%%
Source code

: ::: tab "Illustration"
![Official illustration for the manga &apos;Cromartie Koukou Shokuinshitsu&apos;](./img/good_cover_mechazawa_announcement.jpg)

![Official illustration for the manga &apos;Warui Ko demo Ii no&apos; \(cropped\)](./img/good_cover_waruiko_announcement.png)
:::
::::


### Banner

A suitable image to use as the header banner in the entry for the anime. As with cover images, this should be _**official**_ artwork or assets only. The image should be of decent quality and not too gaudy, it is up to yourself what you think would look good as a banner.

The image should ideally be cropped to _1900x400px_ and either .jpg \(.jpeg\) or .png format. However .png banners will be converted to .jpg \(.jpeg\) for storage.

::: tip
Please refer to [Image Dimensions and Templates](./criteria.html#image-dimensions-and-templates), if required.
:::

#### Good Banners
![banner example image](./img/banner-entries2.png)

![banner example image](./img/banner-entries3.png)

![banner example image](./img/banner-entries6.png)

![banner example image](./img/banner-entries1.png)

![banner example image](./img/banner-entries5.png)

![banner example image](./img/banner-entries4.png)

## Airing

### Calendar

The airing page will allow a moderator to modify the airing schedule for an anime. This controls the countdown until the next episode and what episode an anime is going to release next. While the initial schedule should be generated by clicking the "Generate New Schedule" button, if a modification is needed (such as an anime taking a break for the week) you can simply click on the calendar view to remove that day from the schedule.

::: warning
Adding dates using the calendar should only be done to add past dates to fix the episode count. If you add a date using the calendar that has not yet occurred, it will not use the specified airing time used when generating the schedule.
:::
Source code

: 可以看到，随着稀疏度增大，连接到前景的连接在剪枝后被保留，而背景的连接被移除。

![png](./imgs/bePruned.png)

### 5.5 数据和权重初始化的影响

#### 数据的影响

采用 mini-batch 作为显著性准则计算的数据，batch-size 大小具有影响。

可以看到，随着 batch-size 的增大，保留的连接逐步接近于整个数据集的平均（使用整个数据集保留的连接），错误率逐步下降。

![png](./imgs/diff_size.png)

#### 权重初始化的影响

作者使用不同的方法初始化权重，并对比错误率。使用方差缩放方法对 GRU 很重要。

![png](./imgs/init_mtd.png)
%%
Locate each line in the records above that contains the word "cropped", and copy those lines.

• **Solved exercise**
![Official illustration for the manga &apos;Warui Ko demo Ii no&apos; \(cropped\)](./img/good_cover_waruiko_announcement.png)
The image should ideally be cropped to _1900x400px_ and either .jpg \(.jpeg\) or .png format. However .png banners will be converted to .jpg \(.jpeg\) for storage.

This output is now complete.